• **Excerpted records**
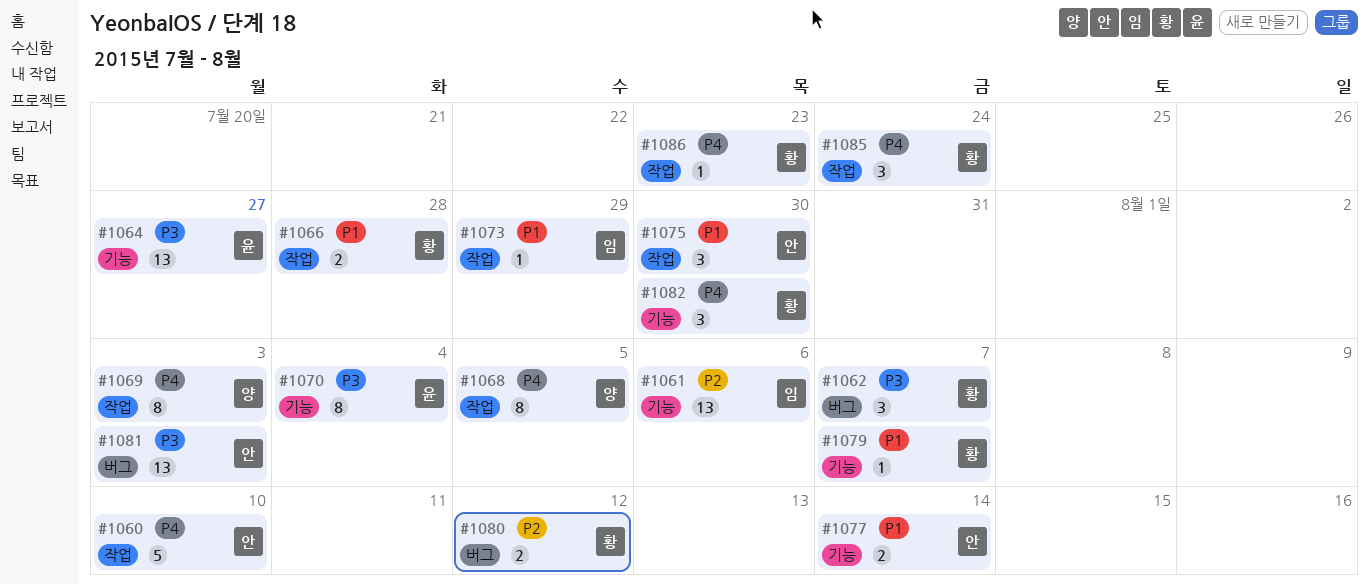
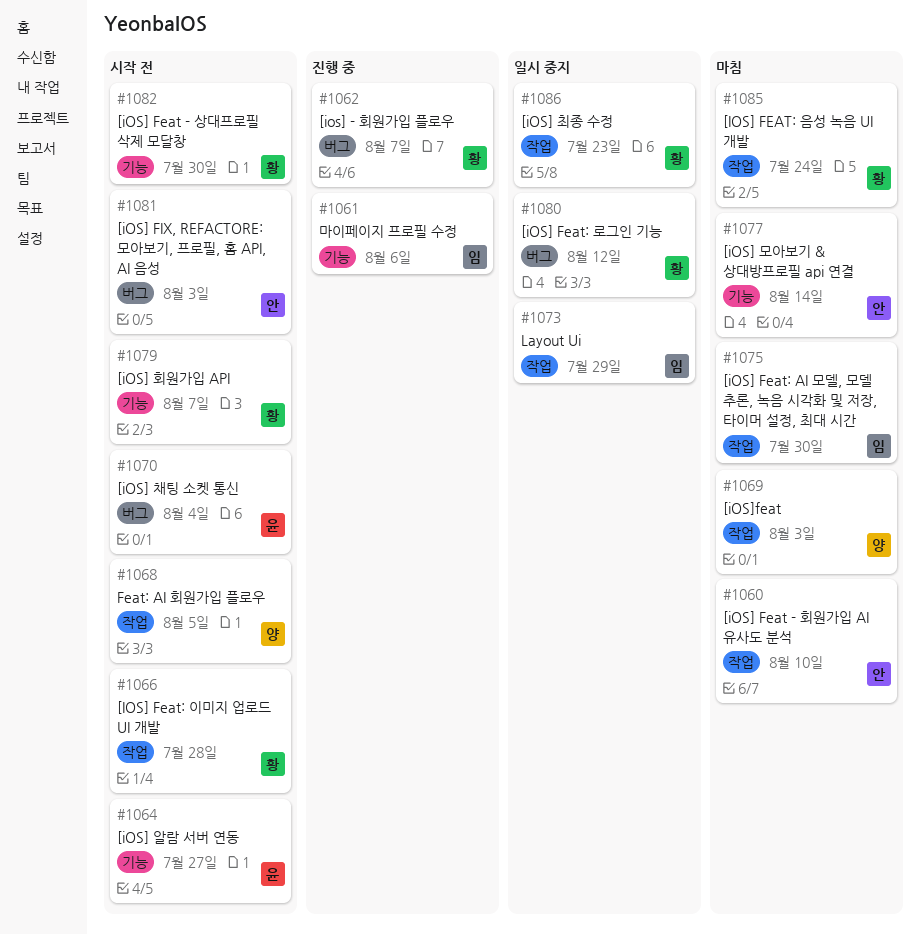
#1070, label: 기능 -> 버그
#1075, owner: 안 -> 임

--

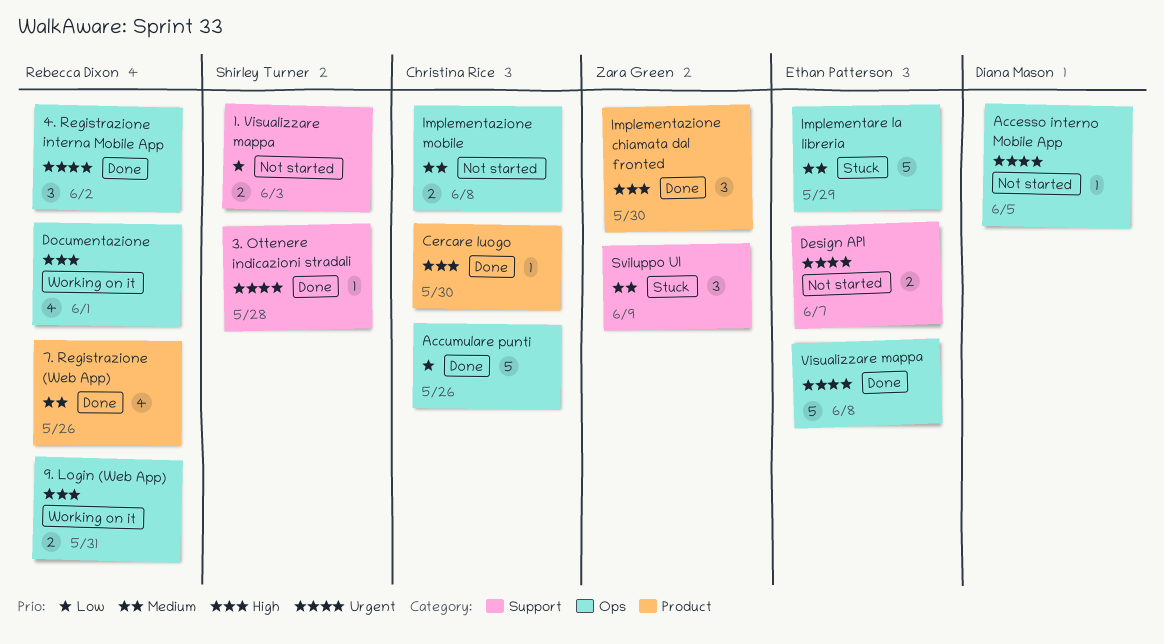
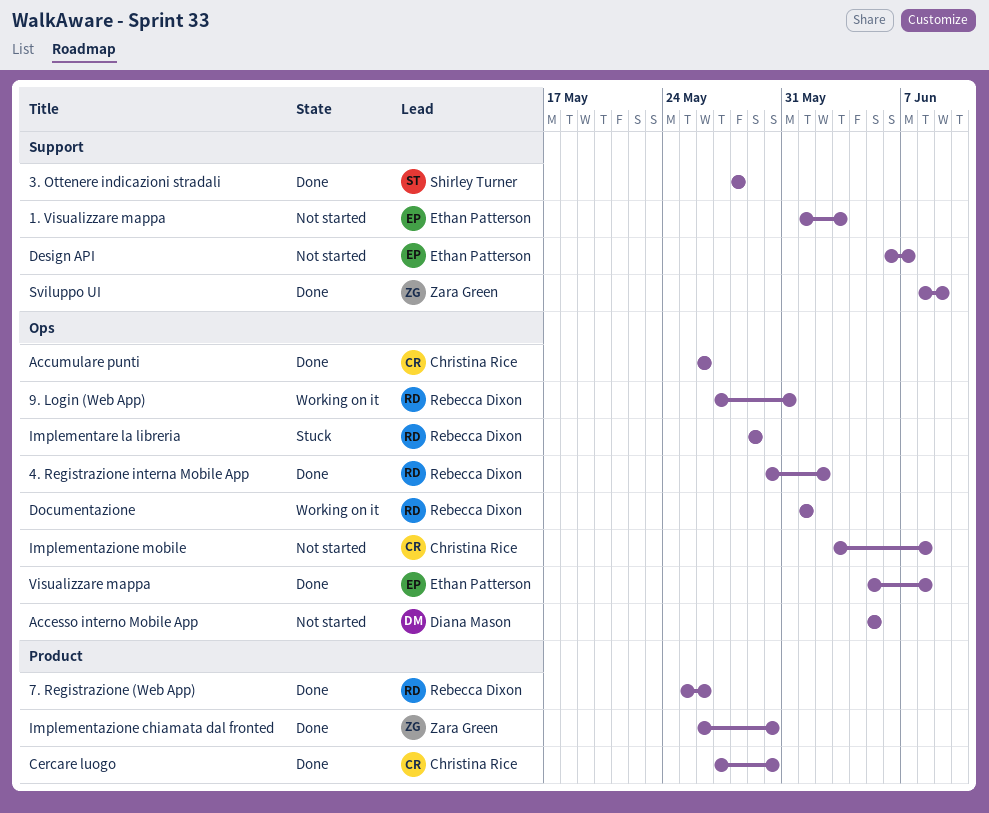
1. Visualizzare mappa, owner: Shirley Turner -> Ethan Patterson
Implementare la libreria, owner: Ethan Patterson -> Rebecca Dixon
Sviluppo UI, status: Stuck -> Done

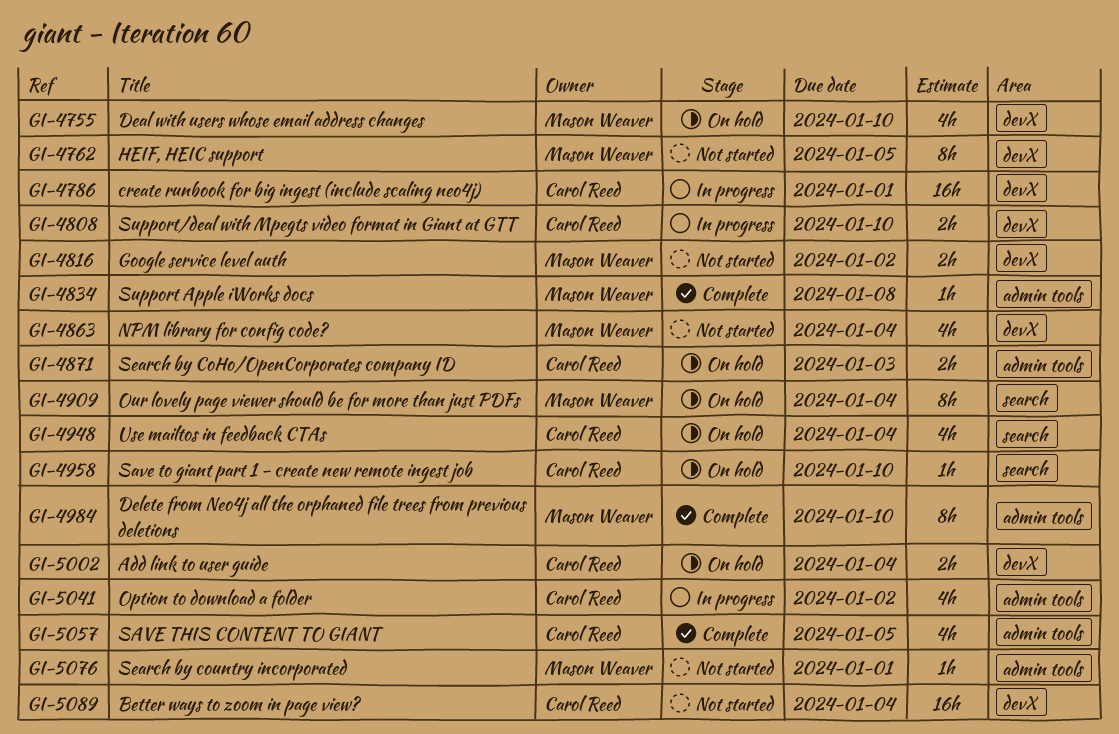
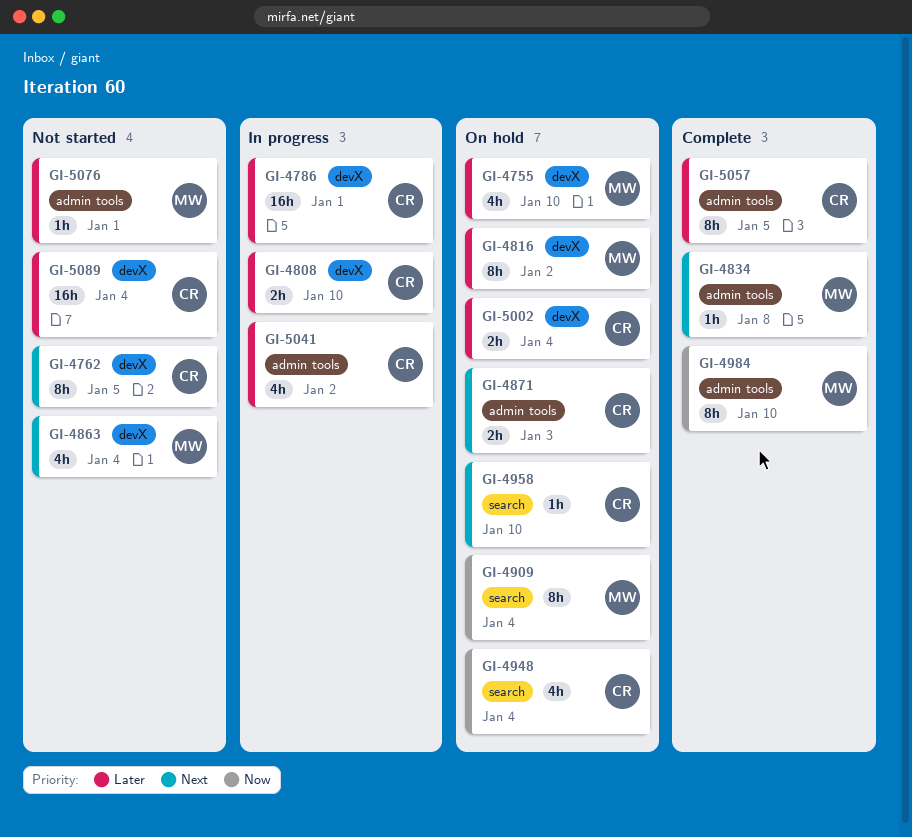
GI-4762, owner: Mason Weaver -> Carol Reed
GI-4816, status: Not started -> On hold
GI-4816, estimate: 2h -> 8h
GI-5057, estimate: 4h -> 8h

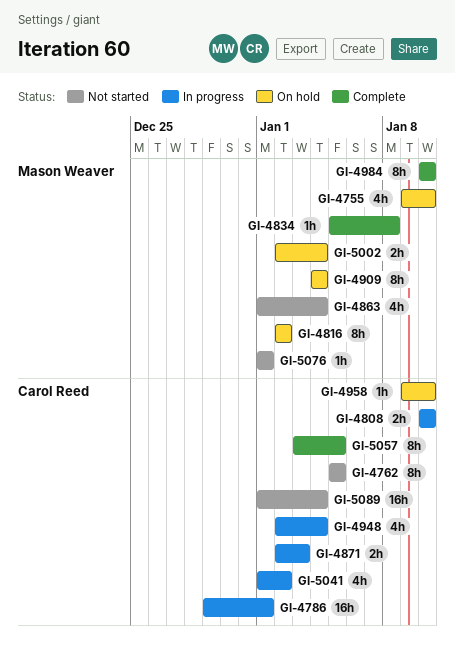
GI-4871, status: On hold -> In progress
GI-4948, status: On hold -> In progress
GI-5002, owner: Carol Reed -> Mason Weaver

* * *

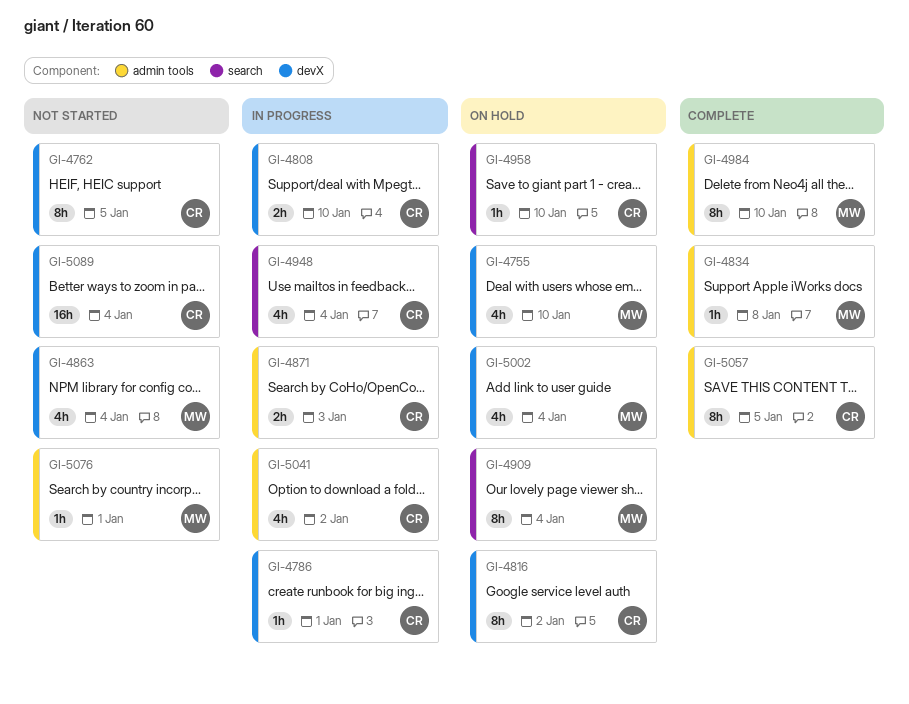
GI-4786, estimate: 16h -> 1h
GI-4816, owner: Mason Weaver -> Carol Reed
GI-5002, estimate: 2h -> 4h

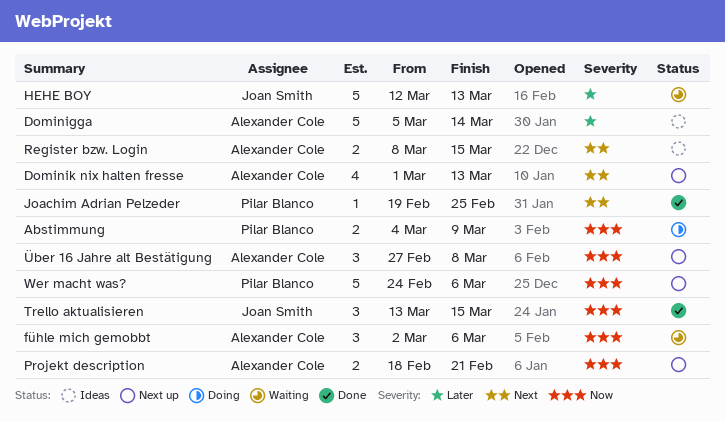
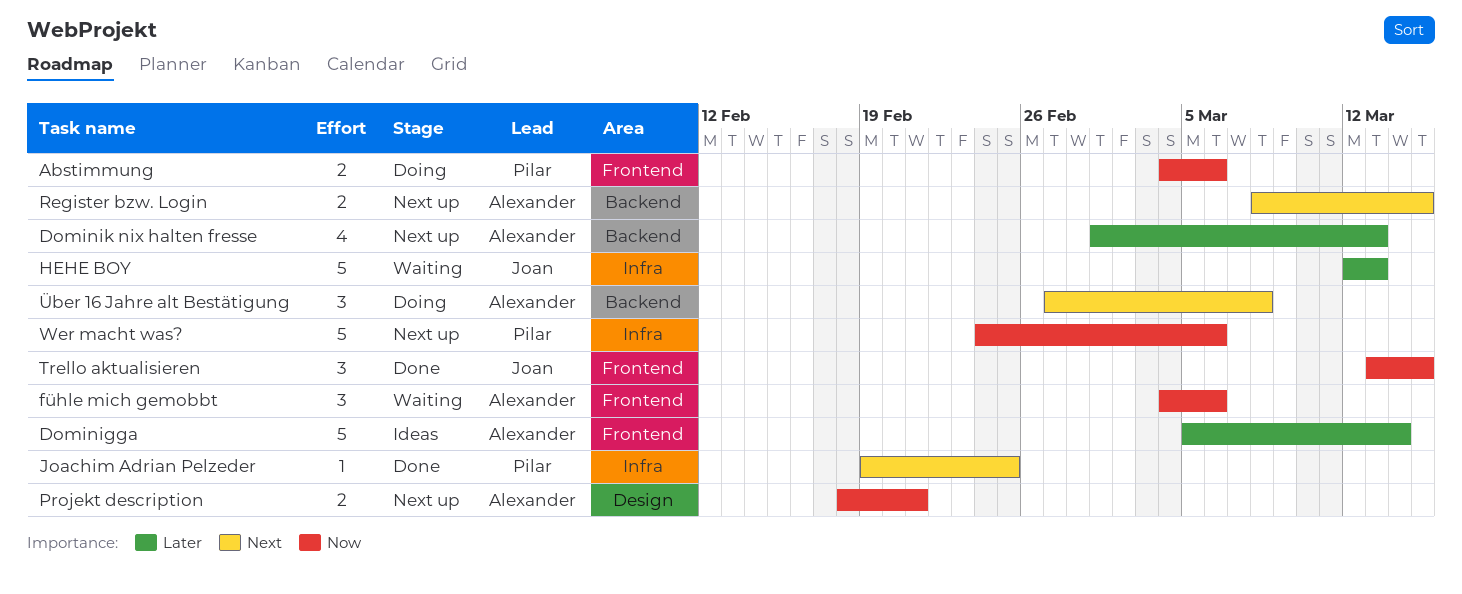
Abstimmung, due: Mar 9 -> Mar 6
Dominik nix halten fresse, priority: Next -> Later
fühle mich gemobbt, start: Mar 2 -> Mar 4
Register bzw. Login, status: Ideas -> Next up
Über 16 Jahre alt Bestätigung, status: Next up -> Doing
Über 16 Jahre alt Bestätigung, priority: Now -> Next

• **Exercise prompt**
Copy out only the lines above from the one with "fühle mich gemobbt, start: Mar 2 -> Mar 4" to the one with "Über 16 Jahre alt Bestätigung, priority: Now", inclusive, exactly as they stand.

• **Answer to this exercise**
fühle mich gemobbt, start: Mar 2 -> Mar 4
Register bzw. Login, status: Ideas -> Next up
Über 16 Jahre alt Bestätigung, status: Next up -> Doing
Über 16 Jahre alt Bestätigung, priority: Now -> Next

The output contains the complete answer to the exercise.